YOUR TASK: Everything from the first line of the material below through the line containing "13-07-2017 | -- | Regular |" is to be printed exactly, and nothing more.
Top of GIVEN DATA
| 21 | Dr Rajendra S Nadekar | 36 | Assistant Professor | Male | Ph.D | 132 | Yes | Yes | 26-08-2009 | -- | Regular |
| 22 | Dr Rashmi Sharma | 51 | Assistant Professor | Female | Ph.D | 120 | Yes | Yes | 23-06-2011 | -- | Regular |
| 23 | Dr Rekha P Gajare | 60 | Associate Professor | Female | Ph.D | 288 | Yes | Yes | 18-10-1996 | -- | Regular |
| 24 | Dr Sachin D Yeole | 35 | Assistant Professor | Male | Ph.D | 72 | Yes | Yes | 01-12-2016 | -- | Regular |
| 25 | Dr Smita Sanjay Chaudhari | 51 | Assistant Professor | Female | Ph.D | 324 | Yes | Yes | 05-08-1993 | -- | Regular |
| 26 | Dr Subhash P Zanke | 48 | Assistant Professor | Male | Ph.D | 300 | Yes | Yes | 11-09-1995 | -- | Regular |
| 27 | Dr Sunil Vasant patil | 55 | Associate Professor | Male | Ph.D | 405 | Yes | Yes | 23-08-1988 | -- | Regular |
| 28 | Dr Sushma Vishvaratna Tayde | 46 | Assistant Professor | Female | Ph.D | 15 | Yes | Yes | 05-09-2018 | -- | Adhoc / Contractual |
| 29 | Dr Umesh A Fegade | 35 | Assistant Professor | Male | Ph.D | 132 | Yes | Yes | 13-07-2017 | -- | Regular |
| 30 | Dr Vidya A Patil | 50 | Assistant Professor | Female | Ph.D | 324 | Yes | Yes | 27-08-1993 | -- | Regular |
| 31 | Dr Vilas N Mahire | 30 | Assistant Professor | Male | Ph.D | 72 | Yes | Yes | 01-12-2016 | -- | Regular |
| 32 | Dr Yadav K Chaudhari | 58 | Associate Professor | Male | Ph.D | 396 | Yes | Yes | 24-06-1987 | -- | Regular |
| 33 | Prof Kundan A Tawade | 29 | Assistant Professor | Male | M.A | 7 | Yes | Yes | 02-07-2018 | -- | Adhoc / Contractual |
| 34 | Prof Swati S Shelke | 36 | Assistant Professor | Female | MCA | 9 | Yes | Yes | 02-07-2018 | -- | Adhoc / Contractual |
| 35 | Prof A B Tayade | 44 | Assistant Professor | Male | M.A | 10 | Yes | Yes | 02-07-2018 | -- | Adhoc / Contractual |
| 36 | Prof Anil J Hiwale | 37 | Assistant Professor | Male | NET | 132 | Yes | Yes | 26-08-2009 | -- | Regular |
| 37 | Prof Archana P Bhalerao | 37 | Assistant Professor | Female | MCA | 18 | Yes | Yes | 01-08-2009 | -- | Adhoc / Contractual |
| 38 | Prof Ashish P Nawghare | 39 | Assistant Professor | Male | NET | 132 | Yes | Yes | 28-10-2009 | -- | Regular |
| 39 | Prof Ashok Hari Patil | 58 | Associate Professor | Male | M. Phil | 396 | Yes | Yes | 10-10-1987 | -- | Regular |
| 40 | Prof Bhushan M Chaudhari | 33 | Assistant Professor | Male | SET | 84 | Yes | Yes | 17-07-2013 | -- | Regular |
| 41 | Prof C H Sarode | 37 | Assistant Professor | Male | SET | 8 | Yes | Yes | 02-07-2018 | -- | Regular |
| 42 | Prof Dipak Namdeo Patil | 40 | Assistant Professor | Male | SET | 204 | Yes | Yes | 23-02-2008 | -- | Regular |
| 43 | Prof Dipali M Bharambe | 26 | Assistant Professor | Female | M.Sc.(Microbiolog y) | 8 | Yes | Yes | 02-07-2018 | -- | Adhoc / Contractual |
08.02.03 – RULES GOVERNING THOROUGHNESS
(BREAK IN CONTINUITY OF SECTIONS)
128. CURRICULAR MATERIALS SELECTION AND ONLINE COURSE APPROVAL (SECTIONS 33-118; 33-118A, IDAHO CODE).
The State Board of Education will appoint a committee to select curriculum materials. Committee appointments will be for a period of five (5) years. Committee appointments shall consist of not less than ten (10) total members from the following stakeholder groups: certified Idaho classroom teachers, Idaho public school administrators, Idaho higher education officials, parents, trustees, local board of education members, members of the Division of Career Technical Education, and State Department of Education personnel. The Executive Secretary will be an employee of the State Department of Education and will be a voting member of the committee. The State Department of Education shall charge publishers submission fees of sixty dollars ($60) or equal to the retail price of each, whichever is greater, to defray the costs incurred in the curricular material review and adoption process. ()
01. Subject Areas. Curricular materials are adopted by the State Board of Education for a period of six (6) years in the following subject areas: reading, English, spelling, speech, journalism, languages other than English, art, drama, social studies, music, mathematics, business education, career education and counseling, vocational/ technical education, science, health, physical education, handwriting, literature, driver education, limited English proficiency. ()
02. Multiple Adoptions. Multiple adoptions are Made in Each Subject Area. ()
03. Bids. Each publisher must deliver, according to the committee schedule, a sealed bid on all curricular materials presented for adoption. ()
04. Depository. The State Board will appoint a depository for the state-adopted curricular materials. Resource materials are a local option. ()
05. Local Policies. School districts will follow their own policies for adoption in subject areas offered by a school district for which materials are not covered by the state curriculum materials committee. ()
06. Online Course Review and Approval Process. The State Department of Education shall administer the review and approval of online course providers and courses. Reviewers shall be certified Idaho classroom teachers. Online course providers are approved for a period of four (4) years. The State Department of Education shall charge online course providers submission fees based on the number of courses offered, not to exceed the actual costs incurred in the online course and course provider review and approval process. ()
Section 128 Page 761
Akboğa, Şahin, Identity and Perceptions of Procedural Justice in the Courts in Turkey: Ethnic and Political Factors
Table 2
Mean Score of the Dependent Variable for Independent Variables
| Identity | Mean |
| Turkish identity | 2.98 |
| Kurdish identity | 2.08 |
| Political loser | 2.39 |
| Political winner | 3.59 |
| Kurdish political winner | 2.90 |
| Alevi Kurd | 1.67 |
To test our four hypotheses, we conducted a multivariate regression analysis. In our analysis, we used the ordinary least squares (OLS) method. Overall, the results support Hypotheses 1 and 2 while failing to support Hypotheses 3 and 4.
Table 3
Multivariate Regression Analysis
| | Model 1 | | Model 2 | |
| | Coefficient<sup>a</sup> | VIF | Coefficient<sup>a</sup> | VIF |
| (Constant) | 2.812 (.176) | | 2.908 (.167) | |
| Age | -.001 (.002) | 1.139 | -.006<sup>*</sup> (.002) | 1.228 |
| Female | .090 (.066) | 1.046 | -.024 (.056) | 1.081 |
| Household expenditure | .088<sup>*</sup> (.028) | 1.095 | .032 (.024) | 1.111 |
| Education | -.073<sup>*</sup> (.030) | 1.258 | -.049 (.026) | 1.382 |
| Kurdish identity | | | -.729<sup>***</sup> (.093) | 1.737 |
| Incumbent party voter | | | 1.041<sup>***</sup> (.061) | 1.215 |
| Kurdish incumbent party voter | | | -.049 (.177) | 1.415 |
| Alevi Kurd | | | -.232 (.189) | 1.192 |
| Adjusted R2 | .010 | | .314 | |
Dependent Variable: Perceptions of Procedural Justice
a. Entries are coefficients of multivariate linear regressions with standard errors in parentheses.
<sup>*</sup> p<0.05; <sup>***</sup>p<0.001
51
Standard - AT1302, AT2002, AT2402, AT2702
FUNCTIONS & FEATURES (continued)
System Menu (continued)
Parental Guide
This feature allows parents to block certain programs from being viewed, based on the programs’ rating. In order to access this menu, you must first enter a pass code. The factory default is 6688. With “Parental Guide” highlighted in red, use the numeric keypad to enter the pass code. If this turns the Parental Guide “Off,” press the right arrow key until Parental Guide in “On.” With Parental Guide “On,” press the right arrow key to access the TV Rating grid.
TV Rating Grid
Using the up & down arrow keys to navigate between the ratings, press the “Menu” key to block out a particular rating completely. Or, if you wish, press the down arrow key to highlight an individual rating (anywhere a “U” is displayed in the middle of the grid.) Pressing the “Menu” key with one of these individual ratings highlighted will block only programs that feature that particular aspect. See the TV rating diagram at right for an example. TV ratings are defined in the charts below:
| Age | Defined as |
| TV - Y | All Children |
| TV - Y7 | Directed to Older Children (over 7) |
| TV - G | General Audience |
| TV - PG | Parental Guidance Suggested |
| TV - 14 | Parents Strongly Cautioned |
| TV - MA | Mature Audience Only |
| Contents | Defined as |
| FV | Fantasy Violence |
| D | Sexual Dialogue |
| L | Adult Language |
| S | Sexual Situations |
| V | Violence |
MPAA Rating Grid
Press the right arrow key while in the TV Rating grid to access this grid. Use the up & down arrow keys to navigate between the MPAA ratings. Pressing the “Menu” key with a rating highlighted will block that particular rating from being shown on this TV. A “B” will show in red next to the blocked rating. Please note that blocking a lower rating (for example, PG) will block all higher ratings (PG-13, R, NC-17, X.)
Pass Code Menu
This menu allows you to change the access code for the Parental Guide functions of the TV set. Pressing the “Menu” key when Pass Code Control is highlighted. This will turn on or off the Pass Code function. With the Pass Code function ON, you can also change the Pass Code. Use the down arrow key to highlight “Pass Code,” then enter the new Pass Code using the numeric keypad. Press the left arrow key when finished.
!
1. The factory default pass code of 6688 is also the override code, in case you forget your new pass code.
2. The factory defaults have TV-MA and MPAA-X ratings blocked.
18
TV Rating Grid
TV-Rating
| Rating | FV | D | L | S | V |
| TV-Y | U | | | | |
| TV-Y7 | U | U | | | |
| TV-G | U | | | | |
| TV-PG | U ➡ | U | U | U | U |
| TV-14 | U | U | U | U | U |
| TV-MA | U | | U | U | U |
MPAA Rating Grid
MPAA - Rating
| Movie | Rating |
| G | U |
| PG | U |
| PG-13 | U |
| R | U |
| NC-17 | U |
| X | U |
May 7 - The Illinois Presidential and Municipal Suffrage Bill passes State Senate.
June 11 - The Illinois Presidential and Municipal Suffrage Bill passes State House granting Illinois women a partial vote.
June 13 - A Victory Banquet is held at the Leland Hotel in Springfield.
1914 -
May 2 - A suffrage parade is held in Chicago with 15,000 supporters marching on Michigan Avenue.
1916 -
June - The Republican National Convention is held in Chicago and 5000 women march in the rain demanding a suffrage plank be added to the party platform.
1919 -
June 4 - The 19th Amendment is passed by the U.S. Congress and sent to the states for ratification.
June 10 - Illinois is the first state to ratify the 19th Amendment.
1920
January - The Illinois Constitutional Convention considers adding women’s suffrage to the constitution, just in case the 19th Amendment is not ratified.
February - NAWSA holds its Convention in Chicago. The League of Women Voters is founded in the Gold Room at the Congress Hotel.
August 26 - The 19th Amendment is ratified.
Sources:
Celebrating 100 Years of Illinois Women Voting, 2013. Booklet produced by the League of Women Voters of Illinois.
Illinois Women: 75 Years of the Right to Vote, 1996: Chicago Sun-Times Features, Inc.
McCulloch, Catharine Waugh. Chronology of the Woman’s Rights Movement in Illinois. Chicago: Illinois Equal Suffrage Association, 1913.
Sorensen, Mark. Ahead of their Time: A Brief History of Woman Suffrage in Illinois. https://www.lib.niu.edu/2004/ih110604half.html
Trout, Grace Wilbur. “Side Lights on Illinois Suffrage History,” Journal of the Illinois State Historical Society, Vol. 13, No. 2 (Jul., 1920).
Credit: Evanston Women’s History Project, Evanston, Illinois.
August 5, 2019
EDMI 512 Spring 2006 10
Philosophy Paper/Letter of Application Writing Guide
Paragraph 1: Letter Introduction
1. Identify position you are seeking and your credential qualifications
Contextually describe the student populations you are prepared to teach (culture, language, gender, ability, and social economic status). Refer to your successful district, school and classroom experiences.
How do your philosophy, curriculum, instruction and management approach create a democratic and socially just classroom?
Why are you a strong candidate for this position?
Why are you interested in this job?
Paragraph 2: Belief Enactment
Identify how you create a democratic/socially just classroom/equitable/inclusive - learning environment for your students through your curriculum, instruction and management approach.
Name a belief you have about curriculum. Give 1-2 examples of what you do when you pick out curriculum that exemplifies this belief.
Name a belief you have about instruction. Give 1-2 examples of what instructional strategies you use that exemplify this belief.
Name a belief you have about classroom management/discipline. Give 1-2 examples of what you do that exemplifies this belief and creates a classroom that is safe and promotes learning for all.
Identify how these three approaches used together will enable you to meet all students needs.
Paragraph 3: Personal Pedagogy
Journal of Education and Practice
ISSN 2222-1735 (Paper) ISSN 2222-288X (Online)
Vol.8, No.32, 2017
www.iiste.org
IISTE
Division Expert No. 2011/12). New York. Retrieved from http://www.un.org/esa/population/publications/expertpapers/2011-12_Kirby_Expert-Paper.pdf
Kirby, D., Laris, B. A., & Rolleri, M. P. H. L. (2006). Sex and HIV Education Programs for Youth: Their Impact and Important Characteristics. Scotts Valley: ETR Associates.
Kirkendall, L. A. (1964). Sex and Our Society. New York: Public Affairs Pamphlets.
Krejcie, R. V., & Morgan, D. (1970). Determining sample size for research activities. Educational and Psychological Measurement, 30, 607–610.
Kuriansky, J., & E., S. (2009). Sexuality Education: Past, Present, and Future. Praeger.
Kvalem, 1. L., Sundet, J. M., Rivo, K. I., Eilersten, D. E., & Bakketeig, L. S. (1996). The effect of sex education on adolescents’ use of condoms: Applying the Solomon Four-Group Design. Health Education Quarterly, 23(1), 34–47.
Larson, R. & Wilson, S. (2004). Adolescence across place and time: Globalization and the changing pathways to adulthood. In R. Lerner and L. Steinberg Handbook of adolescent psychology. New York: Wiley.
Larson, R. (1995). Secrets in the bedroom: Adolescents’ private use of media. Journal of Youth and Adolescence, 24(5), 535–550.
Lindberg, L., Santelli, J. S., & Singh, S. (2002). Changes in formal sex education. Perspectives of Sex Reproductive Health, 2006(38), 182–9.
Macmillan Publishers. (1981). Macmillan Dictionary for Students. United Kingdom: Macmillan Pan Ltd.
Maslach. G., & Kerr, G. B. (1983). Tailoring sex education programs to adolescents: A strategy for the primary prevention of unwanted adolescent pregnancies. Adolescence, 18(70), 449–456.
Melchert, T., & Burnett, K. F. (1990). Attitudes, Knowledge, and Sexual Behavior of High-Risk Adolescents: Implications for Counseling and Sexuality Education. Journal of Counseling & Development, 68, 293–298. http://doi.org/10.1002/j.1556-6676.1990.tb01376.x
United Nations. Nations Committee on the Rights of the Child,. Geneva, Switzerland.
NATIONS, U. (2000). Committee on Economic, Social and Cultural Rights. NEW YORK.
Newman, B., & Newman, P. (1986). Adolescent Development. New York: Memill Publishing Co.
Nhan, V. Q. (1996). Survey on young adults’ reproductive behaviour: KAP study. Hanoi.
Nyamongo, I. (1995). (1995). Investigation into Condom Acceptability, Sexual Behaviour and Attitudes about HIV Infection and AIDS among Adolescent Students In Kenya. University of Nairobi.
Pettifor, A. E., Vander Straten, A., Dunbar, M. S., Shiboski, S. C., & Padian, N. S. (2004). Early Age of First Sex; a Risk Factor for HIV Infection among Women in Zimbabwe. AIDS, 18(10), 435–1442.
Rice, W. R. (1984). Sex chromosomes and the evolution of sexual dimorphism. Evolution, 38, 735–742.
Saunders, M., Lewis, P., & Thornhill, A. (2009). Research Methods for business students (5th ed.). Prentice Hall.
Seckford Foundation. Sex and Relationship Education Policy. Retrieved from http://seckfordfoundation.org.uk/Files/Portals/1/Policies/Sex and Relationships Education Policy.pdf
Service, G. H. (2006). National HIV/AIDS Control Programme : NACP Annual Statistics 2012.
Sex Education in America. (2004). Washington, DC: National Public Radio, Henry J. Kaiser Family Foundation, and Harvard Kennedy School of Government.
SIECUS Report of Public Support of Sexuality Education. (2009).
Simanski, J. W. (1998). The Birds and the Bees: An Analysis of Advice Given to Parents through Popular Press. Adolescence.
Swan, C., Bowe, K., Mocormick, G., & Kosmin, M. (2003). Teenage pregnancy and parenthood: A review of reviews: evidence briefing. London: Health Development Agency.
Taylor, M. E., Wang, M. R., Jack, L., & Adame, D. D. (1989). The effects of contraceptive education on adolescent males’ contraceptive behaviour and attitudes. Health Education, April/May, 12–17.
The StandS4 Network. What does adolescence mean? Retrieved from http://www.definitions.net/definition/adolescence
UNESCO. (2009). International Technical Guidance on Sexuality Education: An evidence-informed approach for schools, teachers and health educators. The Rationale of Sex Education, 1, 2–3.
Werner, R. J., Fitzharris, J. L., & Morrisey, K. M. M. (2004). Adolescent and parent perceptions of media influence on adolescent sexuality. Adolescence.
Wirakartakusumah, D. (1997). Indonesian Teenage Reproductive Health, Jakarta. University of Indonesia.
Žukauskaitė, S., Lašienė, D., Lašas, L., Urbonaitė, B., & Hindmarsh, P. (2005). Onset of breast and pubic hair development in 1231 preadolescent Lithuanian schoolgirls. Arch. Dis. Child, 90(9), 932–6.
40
Bottom of GIVEN DATA
RESPONSE BOX:
| 21 | Dr Rajendra S Nadekar | 36 | Assistant Professor | Male | Ph.D | 132 | Yes | Yes | 26-08-2009 | -- | Regular |
| 22 | Dr Rashmi Sharma | 51 | Assistant Professor | Female | Ph.D | 120 | Yes | Yes | 23-06-2011 | -- | Regular |
| 23 | Dr Rekha P Gajare | 60 | Associate Professor | Female | Ph.D | 288 | Yes | Yes | 18-10-1996 | -- | Regular |
| 24 | Dr Sachin D Yeole | 35 | Assistant Professor | Male | Ph.D | 72 | Yes | Yes | 01-12-2016 | -- | Regular |
| 25 | Dr Smita Sanjay Chaudhari | 51 | Assistant Professor | Female | Ph.D | 324 | Yes | Yes | 05-08-1993 | -- | Regular |
| 26 | Dr Subhash P Zanke | 48 | Assistant Professor | Male | Ph.D | 300 | Yes | Yes | 11-09-1995 | -- | Regular |
| 27 | Dr Sunil Vasant patil | 55 | Associate Professor | Male | Ph.D | 405 | Yes | Yes | 23-08-1988 | -- | Regular |
| 28 | Dr Sushma Vishvaratna Tayde | 46 | Assistant Professor | Female | Ph.D | 15 | Yes | Yes | 05-09-2018 | -- | Adhoc / Contractual |
| 29 | Dr Umesh A Fegade | 35 | Assistant Professor | Male | Ph.D | 132 | Yes | Yes | 13-07-2017 | -- | Regular |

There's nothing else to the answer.